Stored items from a collection:
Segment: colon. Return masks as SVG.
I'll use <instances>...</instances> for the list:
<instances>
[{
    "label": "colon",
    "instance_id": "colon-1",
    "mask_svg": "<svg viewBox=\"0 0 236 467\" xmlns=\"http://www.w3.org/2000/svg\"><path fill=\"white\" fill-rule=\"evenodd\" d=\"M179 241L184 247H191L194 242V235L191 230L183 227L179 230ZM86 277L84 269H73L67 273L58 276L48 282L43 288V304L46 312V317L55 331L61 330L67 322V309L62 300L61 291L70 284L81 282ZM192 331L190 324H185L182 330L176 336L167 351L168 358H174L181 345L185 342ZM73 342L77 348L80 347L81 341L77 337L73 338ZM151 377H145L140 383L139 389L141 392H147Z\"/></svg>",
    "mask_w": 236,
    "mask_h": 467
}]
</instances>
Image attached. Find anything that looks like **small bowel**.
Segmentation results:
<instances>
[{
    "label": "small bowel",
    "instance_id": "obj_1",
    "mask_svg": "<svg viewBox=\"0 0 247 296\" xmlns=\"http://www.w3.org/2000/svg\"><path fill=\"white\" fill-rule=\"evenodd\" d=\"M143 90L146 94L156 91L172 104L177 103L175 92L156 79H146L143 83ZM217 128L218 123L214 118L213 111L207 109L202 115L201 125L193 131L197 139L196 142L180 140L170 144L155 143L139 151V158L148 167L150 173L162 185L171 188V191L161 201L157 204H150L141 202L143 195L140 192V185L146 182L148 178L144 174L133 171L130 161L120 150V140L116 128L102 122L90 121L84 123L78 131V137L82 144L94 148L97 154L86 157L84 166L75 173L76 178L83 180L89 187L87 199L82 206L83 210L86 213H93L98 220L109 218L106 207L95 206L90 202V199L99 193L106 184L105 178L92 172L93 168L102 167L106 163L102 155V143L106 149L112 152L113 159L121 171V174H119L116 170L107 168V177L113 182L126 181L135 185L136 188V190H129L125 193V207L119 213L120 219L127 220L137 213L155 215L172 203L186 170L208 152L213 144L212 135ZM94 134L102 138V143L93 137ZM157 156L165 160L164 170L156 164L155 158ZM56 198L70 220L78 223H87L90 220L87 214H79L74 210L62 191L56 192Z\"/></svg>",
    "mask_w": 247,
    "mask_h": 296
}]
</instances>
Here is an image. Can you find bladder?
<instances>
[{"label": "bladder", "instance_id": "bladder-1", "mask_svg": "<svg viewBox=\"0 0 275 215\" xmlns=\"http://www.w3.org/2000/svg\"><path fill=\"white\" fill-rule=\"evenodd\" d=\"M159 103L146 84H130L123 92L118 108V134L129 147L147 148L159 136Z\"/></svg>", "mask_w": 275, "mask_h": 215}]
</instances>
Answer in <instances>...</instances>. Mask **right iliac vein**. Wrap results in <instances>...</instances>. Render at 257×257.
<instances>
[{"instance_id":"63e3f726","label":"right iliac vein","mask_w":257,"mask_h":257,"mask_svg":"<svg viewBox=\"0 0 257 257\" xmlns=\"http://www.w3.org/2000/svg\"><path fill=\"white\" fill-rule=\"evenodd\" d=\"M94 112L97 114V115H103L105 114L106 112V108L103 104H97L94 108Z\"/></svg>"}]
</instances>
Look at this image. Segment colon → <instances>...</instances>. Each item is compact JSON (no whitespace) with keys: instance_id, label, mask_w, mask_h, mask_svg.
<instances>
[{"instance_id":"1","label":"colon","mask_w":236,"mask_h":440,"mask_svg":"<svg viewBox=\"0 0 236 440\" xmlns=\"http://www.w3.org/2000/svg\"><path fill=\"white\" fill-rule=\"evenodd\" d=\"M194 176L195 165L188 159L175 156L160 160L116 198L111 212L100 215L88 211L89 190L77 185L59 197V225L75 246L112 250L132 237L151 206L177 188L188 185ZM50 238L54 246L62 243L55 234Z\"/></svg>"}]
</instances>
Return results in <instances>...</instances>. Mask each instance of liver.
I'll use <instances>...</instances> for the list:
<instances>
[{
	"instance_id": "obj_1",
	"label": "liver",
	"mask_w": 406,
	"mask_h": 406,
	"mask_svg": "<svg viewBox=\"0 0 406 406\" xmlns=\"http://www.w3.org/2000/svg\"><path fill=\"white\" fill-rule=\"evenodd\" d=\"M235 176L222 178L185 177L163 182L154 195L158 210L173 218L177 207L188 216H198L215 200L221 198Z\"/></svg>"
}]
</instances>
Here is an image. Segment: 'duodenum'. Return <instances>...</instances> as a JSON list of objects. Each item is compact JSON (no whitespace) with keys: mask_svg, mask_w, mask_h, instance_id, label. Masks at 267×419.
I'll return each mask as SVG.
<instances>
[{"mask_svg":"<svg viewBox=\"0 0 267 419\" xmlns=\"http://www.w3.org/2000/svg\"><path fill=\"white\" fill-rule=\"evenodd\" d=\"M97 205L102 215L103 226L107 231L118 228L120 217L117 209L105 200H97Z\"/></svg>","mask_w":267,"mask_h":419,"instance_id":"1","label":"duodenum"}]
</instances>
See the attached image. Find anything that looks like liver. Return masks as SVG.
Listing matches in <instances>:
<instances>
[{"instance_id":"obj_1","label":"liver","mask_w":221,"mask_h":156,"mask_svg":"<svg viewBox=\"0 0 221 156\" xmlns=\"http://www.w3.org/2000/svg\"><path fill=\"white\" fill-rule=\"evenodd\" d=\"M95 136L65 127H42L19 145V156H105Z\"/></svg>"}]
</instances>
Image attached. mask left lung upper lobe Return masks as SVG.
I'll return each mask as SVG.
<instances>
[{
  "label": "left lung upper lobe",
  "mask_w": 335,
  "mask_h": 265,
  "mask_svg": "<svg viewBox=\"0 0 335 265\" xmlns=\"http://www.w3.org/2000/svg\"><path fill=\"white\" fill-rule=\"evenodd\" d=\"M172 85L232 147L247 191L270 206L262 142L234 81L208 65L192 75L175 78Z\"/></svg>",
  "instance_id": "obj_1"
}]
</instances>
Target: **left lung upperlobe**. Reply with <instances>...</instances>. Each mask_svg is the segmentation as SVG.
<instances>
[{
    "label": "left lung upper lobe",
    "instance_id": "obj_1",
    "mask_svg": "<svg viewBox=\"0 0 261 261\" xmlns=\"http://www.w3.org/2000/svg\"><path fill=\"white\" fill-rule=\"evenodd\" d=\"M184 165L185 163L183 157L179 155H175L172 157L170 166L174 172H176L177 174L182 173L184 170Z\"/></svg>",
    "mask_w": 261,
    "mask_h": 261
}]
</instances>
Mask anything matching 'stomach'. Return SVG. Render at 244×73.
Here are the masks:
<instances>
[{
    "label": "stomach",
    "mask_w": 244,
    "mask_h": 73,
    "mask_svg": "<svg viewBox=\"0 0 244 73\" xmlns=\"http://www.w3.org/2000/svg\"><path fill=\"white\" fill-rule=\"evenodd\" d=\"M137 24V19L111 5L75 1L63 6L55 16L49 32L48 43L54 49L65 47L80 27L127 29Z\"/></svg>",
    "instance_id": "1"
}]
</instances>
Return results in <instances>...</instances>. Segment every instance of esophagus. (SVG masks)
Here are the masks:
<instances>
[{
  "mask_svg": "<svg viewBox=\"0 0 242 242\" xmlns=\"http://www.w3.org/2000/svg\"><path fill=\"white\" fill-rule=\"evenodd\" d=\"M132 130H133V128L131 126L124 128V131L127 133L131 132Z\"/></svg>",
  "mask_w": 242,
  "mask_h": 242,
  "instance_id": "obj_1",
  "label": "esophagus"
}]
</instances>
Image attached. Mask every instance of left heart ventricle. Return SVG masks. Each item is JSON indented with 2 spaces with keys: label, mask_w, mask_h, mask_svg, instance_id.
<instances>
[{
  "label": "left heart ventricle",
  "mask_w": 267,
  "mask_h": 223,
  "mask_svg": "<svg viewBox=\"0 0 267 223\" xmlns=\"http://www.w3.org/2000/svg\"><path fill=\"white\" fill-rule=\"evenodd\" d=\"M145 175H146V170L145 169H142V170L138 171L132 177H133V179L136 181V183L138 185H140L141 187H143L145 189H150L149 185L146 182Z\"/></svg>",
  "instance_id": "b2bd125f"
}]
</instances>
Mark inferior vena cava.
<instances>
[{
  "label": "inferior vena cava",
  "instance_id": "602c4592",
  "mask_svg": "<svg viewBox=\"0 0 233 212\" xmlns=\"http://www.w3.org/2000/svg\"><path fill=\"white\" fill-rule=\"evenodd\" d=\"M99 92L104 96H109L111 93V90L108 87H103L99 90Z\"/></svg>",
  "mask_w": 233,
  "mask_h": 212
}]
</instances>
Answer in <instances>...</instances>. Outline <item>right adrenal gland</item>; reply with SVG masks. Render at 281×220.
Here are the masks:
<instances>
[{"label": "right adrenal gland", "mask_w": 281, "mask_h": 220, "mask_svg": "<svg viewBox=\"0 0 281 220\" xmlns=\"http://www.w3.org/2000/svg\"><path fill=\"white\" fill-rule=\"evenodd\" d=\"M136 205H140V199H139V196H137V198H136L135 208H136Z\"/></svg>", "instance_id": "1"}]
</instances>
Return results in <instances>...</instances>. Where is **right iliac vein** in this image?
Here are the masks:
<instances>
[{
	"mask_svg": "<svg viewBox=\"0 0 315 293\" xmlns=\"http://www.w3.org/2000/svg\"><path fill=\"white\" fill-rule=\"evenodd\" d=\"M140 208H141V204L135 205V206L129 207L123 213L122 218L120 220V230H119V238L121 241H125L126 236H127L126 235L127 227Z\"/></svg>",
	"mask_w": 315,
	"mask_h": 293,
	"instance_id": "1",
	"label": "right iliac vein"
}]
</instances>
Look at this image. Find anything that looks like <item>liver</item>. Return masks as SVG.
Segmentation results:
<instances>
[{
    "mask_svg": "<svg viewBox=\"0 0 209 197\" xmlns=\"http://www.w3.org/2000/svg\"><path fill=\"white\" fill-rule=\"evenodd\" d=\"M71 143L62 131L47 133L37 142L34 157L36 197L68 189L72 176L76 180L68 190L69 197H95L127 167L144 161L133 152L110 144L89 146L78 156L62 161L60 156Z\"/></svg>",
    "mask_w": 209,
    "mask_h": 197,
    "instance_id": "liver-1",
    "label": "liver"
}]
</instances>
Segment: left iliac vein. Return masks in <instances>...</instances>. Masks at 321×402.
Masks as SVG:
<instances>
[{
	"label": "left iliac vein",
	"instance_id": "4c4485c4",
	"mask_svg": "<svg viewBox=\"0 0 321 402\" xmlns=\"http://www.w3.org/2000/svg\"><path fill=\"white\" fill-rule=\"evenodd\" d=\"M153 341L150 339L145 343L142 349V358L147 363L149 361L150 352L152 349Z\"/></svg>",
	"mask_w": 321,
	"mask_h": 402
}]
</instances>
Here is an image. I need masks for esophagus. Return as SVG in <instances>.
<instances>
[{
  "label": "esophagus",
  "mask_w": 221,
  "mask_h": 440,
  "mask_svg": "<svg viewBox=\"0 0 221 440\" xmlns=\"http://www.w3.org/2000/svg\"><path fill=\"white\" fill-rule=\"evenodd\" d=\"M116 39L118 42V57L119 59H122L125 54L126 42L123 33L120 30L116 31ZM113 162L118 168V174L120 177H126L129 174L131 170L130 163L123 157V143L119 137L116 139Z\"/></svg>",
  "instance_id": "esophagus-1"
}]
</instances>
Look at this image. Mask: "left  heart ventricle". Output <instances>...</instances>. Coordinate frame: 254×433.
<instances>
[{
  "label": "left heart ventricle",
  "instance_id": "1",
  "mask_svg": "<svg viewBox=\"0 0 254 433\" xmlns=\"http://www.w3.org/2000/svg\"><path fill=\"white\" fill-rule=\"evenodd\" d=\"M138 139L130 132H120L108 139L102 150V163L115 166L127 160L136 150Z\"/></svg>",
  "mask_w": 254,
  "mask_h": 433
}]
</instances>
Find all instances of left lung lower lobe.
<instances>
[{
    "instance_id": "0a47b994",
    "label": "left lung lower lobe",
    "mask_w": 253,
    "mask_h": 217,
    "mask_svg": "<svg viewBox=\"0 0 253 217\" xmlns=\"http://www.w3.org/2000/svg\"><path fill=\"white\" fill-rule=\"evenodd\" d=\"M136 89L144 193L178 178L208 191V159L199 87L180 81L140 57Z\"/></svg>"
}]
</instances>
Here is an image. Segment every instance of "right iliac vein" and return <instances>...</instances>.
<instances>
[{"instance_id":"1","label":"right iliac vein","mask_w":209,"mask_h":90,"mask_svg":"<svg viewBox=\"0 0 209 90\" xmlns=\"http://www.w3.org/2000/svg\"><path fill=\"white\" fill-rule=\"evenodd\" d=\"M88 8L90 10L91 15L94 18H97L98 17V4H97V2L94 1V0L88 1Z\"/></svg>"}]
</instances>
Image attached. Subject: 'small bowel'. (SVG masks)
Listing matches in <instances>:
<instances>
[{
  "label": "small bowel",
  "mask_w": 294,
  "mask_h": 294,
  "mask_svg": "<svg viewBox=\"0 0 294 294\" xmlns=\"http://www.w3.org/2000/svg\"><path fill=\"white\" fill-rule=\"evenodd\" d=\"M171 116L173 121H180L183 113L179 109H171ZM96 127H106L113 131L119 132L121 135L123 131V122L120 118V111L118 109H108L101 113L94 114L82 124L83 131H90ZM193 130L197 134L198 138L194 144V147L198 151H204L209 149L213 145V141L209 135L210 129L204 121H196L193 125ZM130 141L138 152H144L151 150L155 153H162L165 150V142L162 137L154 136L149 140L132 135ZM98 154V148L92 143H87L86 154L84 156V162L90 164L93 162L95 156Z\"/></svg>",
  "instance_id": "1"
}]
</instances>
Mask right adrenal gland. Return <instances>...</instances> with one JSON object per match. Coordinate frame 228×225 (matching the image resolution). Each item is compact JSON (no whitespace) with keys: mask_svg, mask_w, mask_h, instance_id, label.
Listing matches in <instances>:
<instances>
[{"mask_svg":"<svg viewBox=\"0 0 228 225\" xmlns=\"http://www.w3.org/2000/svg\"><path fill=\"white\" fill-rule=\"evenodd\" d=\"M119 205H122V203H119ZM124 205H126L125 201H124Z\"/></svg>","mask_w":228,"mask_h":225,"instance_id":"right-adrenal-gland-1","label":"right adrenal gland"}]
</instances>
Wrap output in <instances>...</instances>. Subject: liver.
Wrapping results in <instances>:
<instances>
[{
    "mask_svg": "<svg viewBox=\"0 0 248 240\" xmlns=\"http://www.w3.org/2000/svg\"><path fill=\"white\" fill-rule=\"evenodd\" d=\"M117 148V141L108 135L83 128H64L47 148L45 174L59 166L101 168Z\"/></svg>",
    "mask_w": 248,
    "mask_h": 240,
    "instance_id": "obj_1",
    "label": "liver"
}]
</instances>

WHAT IS REQUIRED ▸ Gather every line of the records above that contains the string "frame".

FULL SOLUTION ▸
Look at this image. Mask: "left  heart ventricle". Output <instances>...</instances>. Coordinate frame: 254×433.
Mask right adrenal gland. Return <instances>...</instances> with one JSON object per match. Coordinate frame 228×225 (matching the image resolution). Each item is compact JSON (no whitespace) with keys: mask_svg, mask_w, mask_h, instance_id, label.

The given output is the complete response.